Kristaps Porzingis, PF, New York Knicks
Zinger seemed to hit a wall in the second half of last year, but before he did he seemed to be very much ready for the rigors of the NBA. The fact that this guy produced some highlight reel plays and could average 14 points and 7 rebounds per game at 20 years old is nothing short of amazing.
All the people that thought Porzingis was a draft bust already seem to be wrong, while Zinger’s size, range and overall offensive skill-set make him without a doubt one of the top NBA breakout candidates.
Porzingis still has to contend with Carmelo Anthony and now newly added Derrick Rose when it comes to shots, but his impact isn’t just reserved for the offensive end. With more time on the floor, Porzingis should become a nightly double-double threat and his 1.9 blocks per game of a year ago should be felt even more on the defensive end.
Nikola Mirotic, PF, Chicago Bulls
Things are changing in a big way in Chicago, as Pau Gasol and Joakim Noah are gone and Dwyane Wade and Rajon Rondo are in. That suggests the Bulls are putting greater emphasis on offense and creating a balanced, well oiled machine.

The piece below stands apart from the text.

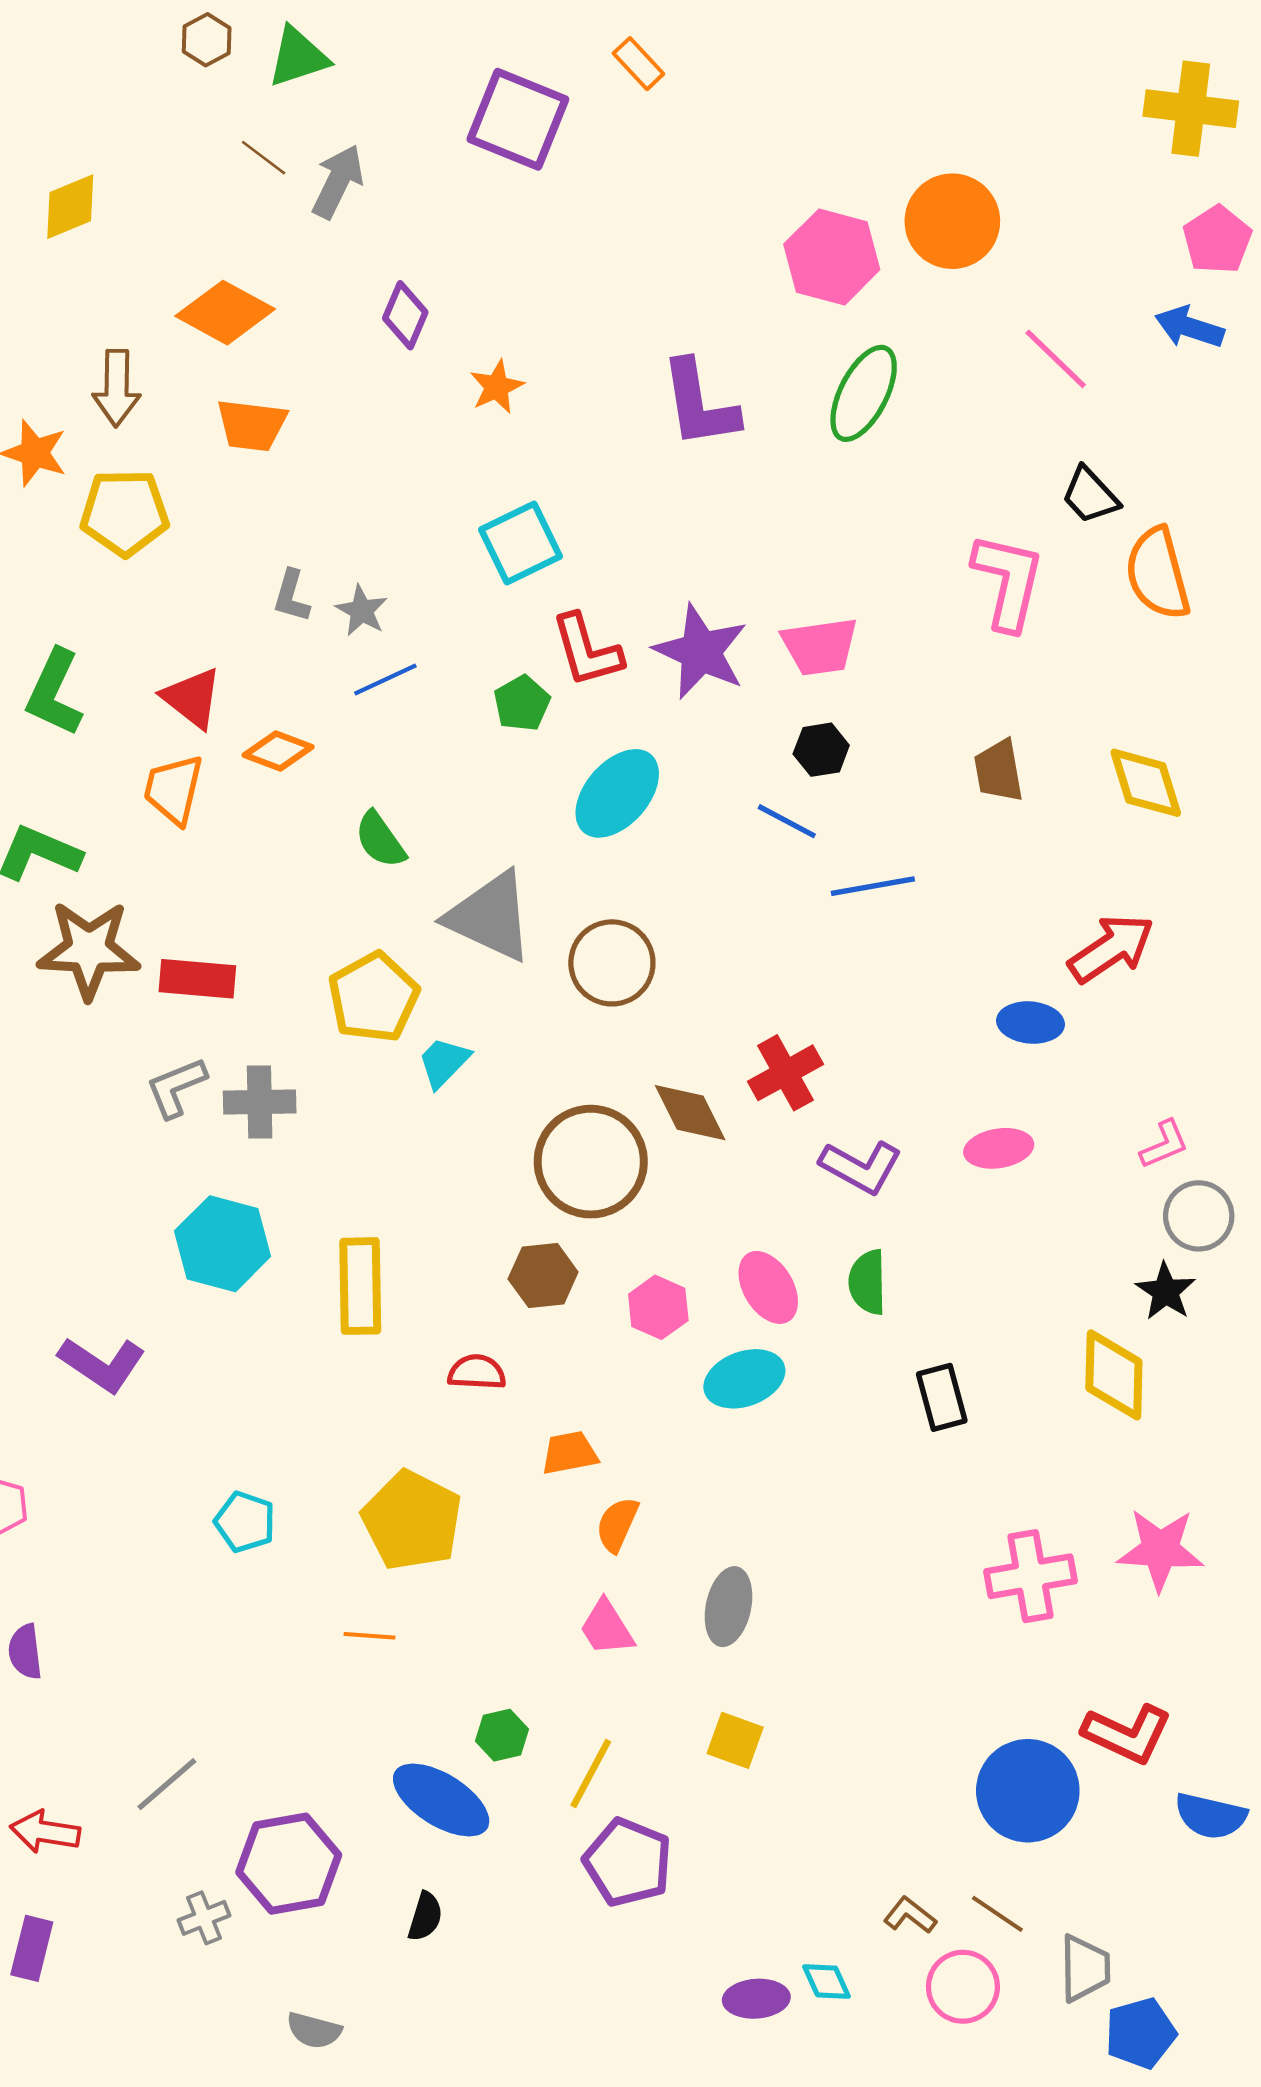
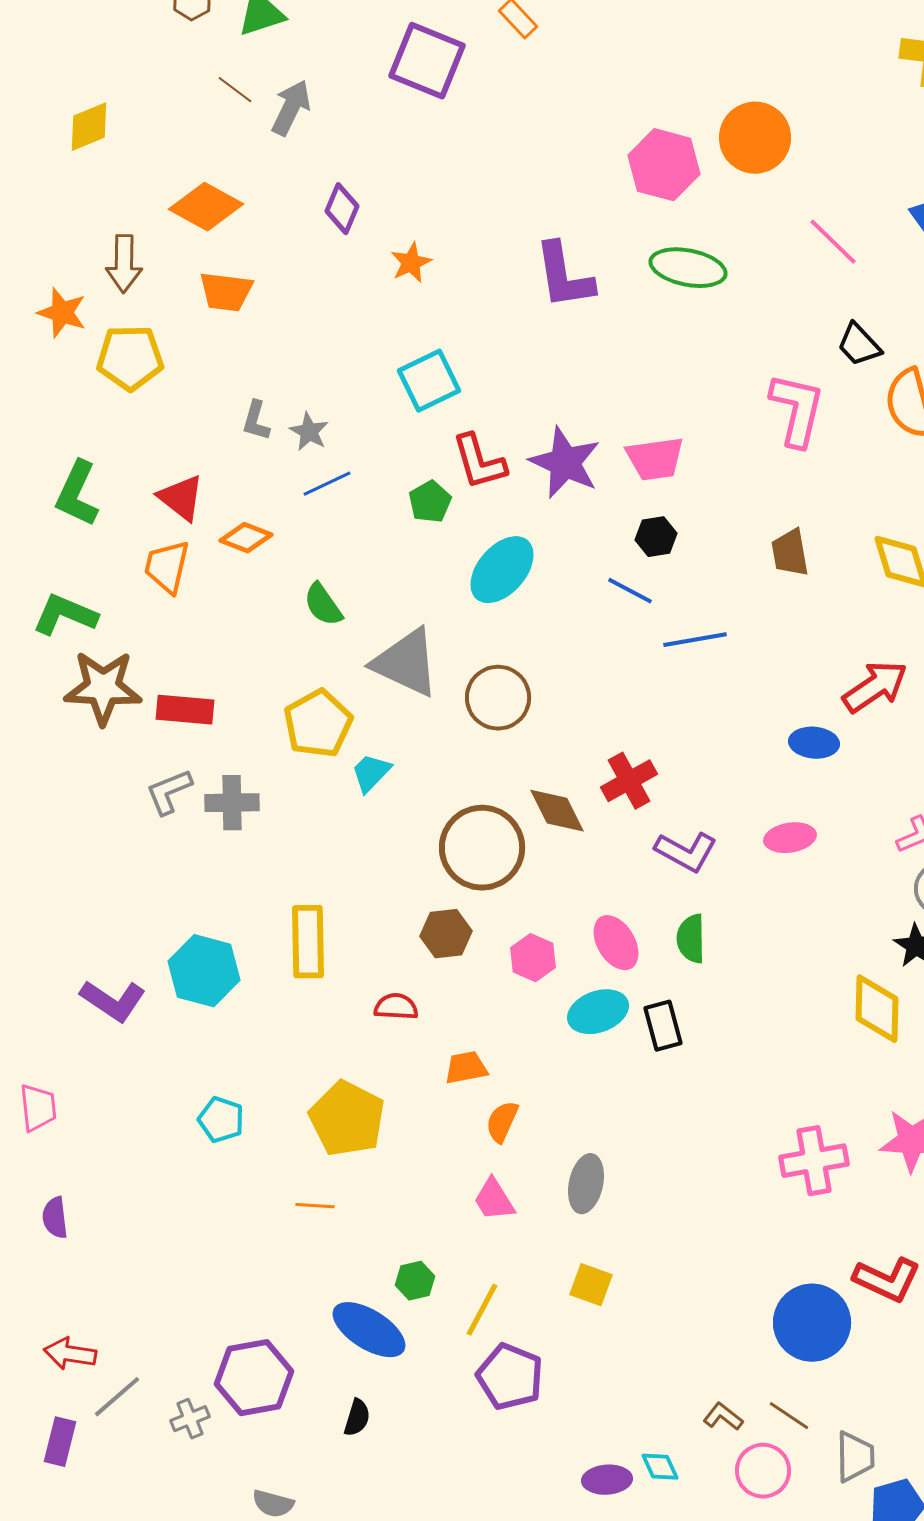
green ellipse: (864, 393) -> (688, 268), turned 74
cyan hexagon: (223, 1244) -> (204, 971), moved
black rectangle: (942, 1397) -> (663, 1026), moved
gray line: (167, 1784) -> (117, 1397), moved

Mirotic promises to be a huge part of that, as he figures to take over as the starting four and offer plenty of three’s and points on the offensive end. Mirotic definitely still needs work defensively, but his outside shot (39% from long range last year) and overall knack for scoring make him a very interesting rising talent.
Julius Randle, PF, Los Angeles Lakers
Randle enters his third NBA season with only one full year under his belt, having broken his leg after one game during his rookie season. This guy has loads of potential after having his minutes yanked around by Byron Scott last year, and with Luke Walton figuring to give him a regular starting role, the sky is the limit in terms of his upside.
Randle still has to learn the nuances of the game, defend more consistently and hit open jumpers at a better rate, but the athleticism and size are there for Randle to be molded into a star in just his second full campaign. Already a 11 and 10 guy a year ago, Randle should see over 30 minutes per game and slowly develop into one of the better young fours in the game.
Myles Turner, F/C, Indiana Pacers
Slated as the new starting center in Indiana, Turner should be in for a huge leap in just his second NBA season. The Pacers are in full blown “win now” mode after trading for guys like Jeff Teague and Thaddeus Young, but the fact that Turner is projected to have a huge role as the main five suggests he’s ready to make a massive impact.
We saw flashes of what Turner was able to do as a rookie last year, as he was able to put up over 10 points and 5.5 rebounds and 1.4 blocks per game in just over 22 minutes on average. With a starting gig and more time to roam the court, he could be in line to chase down a double-double and dramatically impact Indy’s defense down low.